---- Data section

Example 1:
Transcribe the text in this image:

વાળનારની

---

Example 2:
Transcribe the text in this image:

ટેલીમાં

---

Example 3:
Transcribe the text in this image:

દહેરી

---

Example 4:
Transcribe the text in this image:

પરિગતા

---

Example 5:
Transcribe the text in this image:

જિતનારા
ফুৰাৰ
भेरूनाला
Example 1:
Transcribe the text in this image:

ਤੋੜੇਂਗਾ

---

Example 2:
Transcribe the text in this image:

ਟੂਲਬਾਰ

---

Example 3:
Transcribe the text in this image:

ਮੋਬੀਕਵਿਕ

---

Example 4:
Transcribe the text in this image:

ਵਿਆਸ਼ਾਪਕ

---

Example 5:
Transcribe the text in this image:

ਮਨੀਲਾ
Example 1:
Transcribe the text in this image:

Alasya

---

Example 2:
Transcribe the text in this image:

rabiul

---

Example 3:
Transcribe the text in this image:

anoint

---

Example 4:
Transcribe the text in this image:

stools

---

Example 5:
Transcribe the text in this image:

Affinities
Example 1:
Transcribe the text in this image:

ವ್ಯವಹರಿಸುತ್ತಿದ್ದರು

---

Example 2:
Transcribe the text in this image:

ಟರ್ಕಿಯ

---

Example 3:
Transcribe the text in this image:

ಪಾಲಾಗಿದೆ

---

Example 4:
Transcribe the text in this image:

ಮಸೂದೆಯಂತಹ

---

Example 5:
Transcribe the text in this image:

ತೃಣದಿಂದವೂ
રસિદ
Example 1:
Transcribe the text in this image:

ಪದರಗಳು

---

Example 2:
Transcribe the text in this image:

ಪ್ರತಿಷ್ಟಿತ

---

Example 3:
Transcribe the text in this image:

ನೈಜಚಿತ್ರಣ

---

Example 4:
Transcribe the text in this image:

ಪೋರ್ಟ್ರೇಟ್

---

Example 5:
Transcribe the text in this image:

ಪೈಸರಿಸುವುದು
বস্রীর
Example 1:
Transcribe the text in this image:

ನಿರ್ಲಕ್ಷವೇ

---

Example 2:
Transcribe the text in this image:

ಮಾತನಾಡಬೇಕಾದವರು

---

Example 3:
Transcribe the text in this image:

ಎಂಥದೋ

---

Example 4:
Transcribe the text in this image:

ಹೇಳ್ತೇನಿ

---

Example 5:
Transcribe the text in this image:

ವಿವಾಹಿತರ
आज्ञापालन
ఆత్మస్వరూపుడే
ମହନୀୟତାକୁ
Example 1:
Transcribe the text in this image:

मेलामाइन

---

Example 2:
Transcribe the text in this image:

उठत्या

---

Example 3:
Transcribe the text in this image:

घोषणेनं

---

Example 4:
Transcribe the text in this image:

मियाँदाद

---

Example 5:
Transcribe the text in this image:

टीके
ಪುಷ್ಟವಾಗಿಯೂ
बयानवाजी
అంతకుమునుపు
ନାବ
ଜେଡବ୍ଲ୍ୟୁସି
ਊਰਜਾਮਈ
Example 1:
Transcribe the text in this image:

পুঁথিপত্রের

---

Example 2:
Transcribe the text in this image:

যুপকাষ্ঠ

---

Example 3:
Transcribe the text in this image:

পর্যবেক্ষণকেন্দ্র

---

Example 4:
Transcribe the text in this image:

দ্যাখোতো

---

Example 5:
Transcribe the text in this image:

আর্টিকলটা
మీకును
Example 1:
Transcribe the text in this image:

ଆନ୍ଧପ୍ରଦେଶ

--------

_Your task_
Each line in the material above should be repeated exactly.

_Solution to the exercise_
Example 1:
Transcribe the text in this image:

વાળનારની

---

Example 2:
Transcribe the text in this image:

ટેલીમાં

---

Example 3:
Transcribe the text in this image:

દહેરી

---

Example 4:
Transcribe the text in this image:

પરિગતા

---

Example 5:
Transcribe the text in this image:

જિતનારા
ফুৰাৰ
भेरूनाला
Example 1:
Transcribe the text in this image:

ਤੋੜੇਂਗਾ

---

Example 2:
Transcribe the text in this image:

ਟੂਲਬਾਰ

---

Example 3:
Transcribe the text in this image:

ਮੋਬੀਕਵਿਕ

---

Example 4:
Transcribe the text in this image:

ਵਿਆਸ਼ਾਪਕ

---

Example 5:
Transcribe the text in this image:

ਮਨੀਲਾ
Example 1:
Transcribe the text in this image:

Alasya

---

Example 2:
Transcribe the text in this image:

rabiul

---

Example 3:
Transcribe the text in this image:

anoint

---

Example 4:
Transcribe the text in this image:

stools

---

Example 5:
Transcribe the text in this image:

Affinities
Example 1:
Transcribe the text in this image:

ವ್ಯವಹರಿಸುತ್ತಿದ್ದರು

---

Example 2:
Transcribe the text in this image:

ಟರ್ಕಿಯ

---

Example 3:
Transcribe the text in this image:

ಪಾಲಾಗಿದೆ

---

Example 4:
Transcribe the text in this image:

ಮಸೂದೆಯಂತಹ

---

Example 5:
Transcribe the text in this image:

ತೃಣದಿಂದವೂ
રસિદ
Example 1:
Transcribe the text in this image:

ಪದರಗಳು

---

Example 2:
Transcribe the text in this image:

ಪ್ರತಿಷ್ಟಿತ

---

Example 3:
Transcribe the text in this image:

ನೈಜಚಿತ್ರಣ

---

Example 4:
Transcribe the text in this image:

ಪೋರ್ಟ್ರೇಟ್

---

Example 5:
Transcribe the text in this image:

ಪೈಸರಿಸುವುದು
বস্রীর
Example 1:
Transcribe the text in this image:

ನಿರ್ಲಕ್ಷವೇ

---

Example 2:
Transcribe the text in this image:

ಮಾತನಾಡಬೇಕಾದವರು

---

Example 3:
Transcribe the text in this image:

ಎಂಥದೋ

---

Example 4:
Transcribe the text in this image:

ಹೇಳ್ತೇನಿ

---

Example 5:
Transcribe the text in this image:

ವಿವಾಹಿತರ
आज्ञापालन
ఆత్మస్వరూపుడే
ମହନୀୟତାକୁ
Example 1:
Transcribe the text in this image:

मेलामाइन

---

Example 2:
Transcribe the text in this image:

उठत्या

---

Example 3:
Transcribe the text in this image:

घोषणेनं

---

Example 4:
Transcribe the text in this image:

मियाँदाद

---

Example 5:
Transcribe the text in this image:

टीके
ಪುಷ್ಟವಾಗಿಯೂ
बयानवाजी
అంతకుమునుపు
ନାବ
ଜେଡବ୍ଲ୍ୟୁସି
ਊਰਜਾਮਈ
Example 1:
Transcribe the text in this image:

পুঁথিপত্রের

---

Example 2:
Transcribe the text in this image:

যুপকাষ্ঠ

---

Example 3:
Transcribe the text in this image:

পর্যবেক্ষণকেন্দ্র

---

Example 4:
Transcribe the text in this image:

দ্যাখোতো

---

Example 5:
Transcribe the text in this image:

আর্টিকলটা
మీకును
Example 1:
Transcribe the text in this image:

ଆନ୍ଧପ୍ରଦେଶ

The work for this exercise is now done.